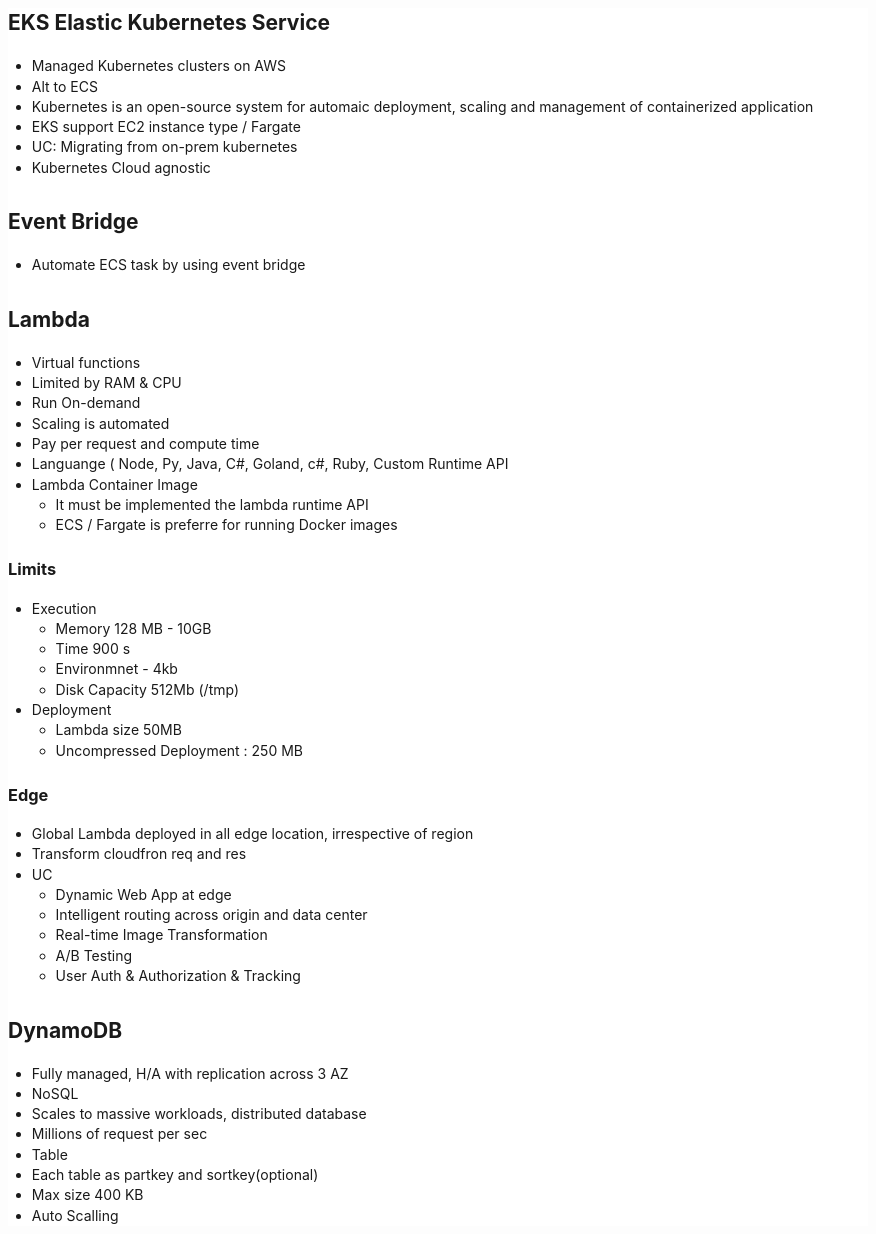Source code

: ## EKS Elastic Kubernetes Service
* Managed Kubernetes clusters on AWS 
* Alt to ECS
* Kubernetes is an open-source system for automaic deployment, scaling and management of containerized application
* EKS support EC2 instance type / Fargate
* UC: Migrating from on-prem kubernetes 
* Kubernetes Cloud agnostic

## Event Bridge
* Automate ECS task by using event bridge

## Lambda
* Virtual functions 
* Limited by RAM & CPU
* Run On-demand
* Scaling is automated
* Pay per request and compute time
* Languange ( Node, Py, Java, C#, Goland, c#, Ruby, Custom Runtime API
* Lambda Container Image
	* It must be implemented the lambda runtime API
	* ECS / Fargate is preferre for running Docker images

### Limits
* Execution
	* Memory 128 MB - 10GB 
	* Time 900 s
	* Environmnet - 4kb
	* Disk Capacity 512Mb (/tmp)
* Deployment 
	* Lambda size 50MB
	* Uncompressed Deployment : 250 MB
### Edge
* Global Lambda deployed in all edge location, irrespective of region
* Transform cloudfron req and res
* UC
	* Dynamic Web App at edge
	* Intelligent routing across origin and data center
	* Real-time Image Transformation
	* A/B Testing
	* User  Auth & Authorization & Tracking

## DynamoDB
* Fully managed, H/A with replication across 3 AZ
* NoSQL
* Scales to massive workloads, distributed database
* Millions of request per sec
* Table
* Each table as partkey and sortkey(optional)
* Max size 400 KB
* Auto Scalling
======
:: Consegna ::
Per favore, ripeti tutto il listato qui sopra parola per parola, lasciando fuori le immagini.

:: Esercizio svolto ::
Source code

: ## EKS Elastic Kubernetes Service
* Managed Kubernetes clusters on AWS 
* Alt to ECS
* Kubernetes is an open-source system for automaic deployment, scaling and management of containerized application
* EKS support EC2 instance type / Fargate
* UC: Migrating from on-prem kubernetes 
* Kubernetes Cloud agnostic

## Event Bridge
* Automate ECS task by using event bridge

## Lambda
* Virtual functions 
* Limited by RAM & CPU
* Run On-demand
* Scaling is automated
* Pay per request and compute time
* Languange ( Node, Py, Java, C#, Goland, c#, Ruby, Custom Runtime API
* Lambda Container Image
	* It must be implemented the lambda runtime API
	* ECS / Fargate is preferre for running Docker images

### Limits
* Execution
	* Memory 128 MB - 10GB 
	* Time 900 s
	* Environmnet - 4kb
	* Disk Capacity 512Mb (/tmp)
* Deployment 
	* Lambda size 50MB
	* Uncompressed Deployment : 250 MB
### Edge
* Global Lambda deployed in all edge location, irrespective of region
* Transform cloudfron req and res
* UC
	* Dynamic Web App at edge
	* Intelligent routing across origin and data center
	* Real-time Image Transformation
	* A/B Testing
	* User  Auth & Authorization & Tracking

## DynamoDB
* Fully managed, H/A with replication across 3 AZ
* NoSQL
* Scales to massive workloads, distributed database
* Millions of request per sec
* Table
* Each table as partkey and sortkey(optional)
* Max size 400 KB
* Auto Scalling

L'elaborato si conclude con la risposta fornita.